Search term "Example": copy each line of the records that contains it.

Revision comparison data
[Start of Attachment]

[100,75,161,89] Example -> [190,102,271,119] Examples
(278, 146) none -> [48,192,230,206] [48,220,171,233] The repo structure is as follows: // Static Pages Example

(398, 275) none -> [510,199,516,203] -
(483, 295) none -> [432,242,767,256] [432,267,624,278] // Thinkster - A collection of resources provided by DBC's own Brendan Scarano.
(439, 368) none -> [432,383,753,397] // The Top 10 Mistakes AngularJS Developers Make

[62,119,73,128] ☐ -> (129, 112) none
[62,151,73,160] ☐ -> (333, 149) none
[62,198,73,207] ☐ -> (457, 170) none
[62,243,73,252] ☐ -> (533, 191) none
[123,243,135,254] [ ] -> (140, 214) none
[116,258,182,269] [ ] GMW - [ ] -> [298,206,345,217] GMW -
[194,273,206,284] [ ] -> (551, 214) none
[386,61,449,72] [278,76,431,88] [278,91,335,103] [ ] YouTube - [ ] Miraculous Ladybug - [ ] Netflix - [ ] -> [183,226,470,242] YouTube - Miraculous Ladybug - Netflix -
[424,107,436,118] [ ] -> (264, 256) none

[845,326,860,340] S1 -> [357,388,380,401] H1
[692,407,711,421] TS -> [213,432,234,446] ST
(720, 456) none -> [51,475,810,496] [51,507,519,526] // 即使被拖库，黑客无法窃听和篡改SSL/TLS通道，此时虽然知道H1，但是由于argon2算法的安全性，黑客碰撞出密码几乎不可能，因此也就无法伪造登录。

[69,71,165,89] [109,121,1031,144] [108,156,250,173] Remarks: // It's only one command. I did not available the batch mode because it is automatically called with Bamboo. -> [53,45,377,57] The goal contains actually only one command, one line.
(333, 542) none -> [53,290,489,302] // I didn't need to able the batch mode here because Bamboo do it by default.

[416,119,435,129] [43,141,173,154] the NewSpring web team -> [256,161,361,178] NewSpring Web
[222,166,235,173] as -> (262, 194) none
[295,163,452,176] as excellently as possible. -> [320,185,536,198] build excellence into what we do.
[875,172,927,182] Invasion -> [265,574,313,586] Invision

[End of Attachment]

## Answer section:
[100,75,161,89] Example -> [190,102,271,119] Examples
(278, 146) none -> [48,192,230,206] [48,220,171,233] The repo structure is as follows: // Static Pages Example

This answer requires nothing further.